Thursday, March 21, 2013

What Comes After Hipsters?

If we wore these unironically, they could double as reading glasses.
Well I guess we have to start answering that question with another question, which is; what determines culture? In this technologically dependent world of the new millennium culture is dependent on the following in order of importance; television, Internet, music, film, and finally fashion.  
It didn’t always used to be that way, the order was completely diversified and whatever was the new fad would take over for a while, but television has a level of constancy which I hate to (love to) allude back to Warhol when he said; everything will go, books will go, films will go, television will stay. He also said (lest we forget) [that] ‘in the future, everyone will be famous for 15 minutes’. And if we look at what television has allotted us, it is exactly that. The big revolution in television is the reality juggernaut, which allows nobodies to be somebodies for 15 minutes, just for as long as they’re interesting. 
Adele is a perfect example of reversal of hipster culture and return to nostalgia for how things used to be and how things used to sound in particular.
This is key to the hipster sect because young people we call as ‘millenials’ following generation Y (my generation) have an attention span of a worker ant. Therefore, things only exist for them for no longer than 15 minutes. Bands become popular and unpopular in short spans of time, as do fashion fads, shows, etc. Just like Hipster-skewering show ‘Portlandia’ (2011 – present) parodied; ‘something something is OVER!’ 

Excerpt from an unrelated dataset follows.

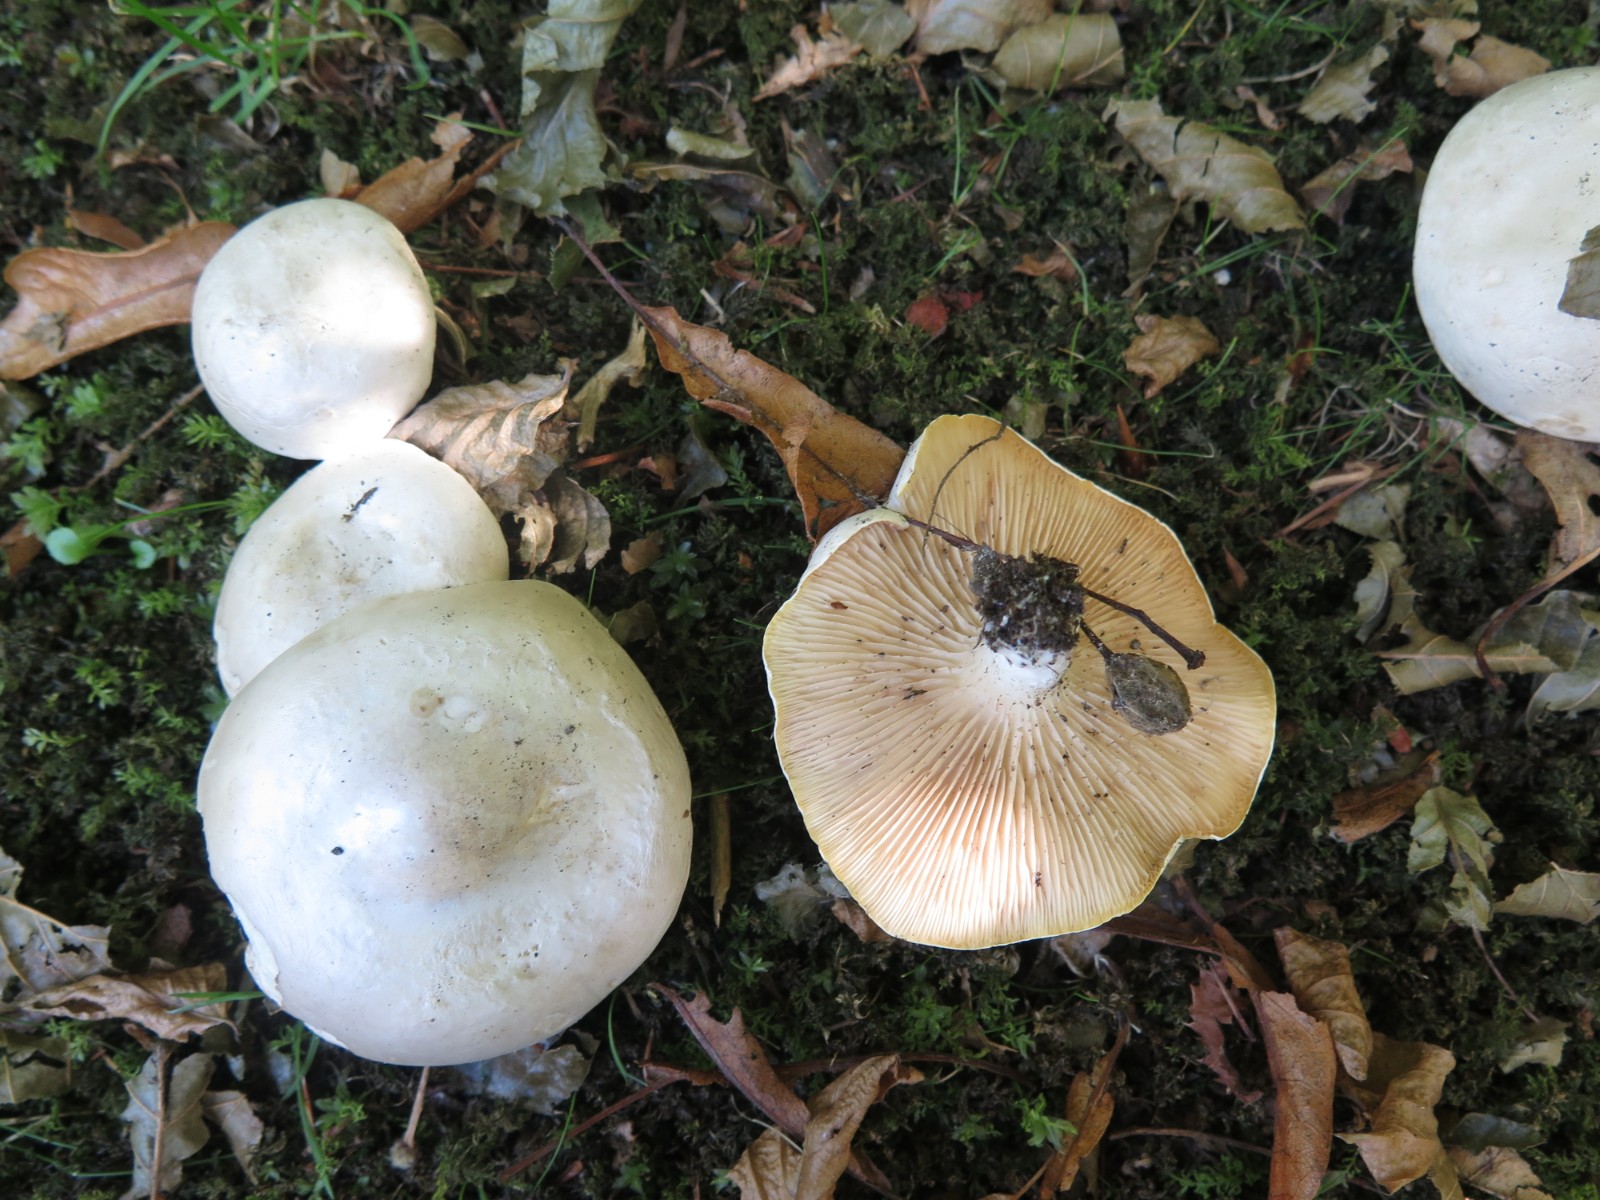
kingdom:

(Still from 'Portlandia') It's all OVER!
 So if this is all to be true, then the hipsters are running out of time on their 15-minute meter, and who’s to take over? I remember a film from the 30’s, a beautiful piece of art called The Petrified Forest (1938) starring Humphrey Bogart, Bette Davis, and Leslie Howard where Leslie plays what he refers to as ‘one of a dying breed – the intellectuals’.  I do hope that this is the time for their resurrection. 
Leslie Howard plays the prophetic intellectual who stumbles across a crime set-up in The Petrified Forest (1938), desperate to leave some of his dying legacy behind, which never comes to fruition. His outfit is now worn ironically.
If you look at trends in the media, which as I earlier mentioned dictate popular culture of the moment, it seems that my predictions might be true. People have grown to be more meditative and concerned. Films like Argo (2013) and shows like 'Downton Abbey' (2010 – Present) dominate in accolades and awards, reflecting that our culture is ready for more serious reflection and thought processes. Also instituting a dreamy nostalgia indicating that we’re not exactly amused by our own times anymore. 
The enormously successful 'Downton Abbey' has become a pop-culture institution unto itself, quite unexpectedly strangely enough.
No one wants to be a culture that people look back at with cynical laughter and resentment like we do to the hippies of the ‘60’s, so let’s look forward and strive to not be dictated by pop culture but to define it.
Good god that was serious, now I have to bath in sin, excuse me.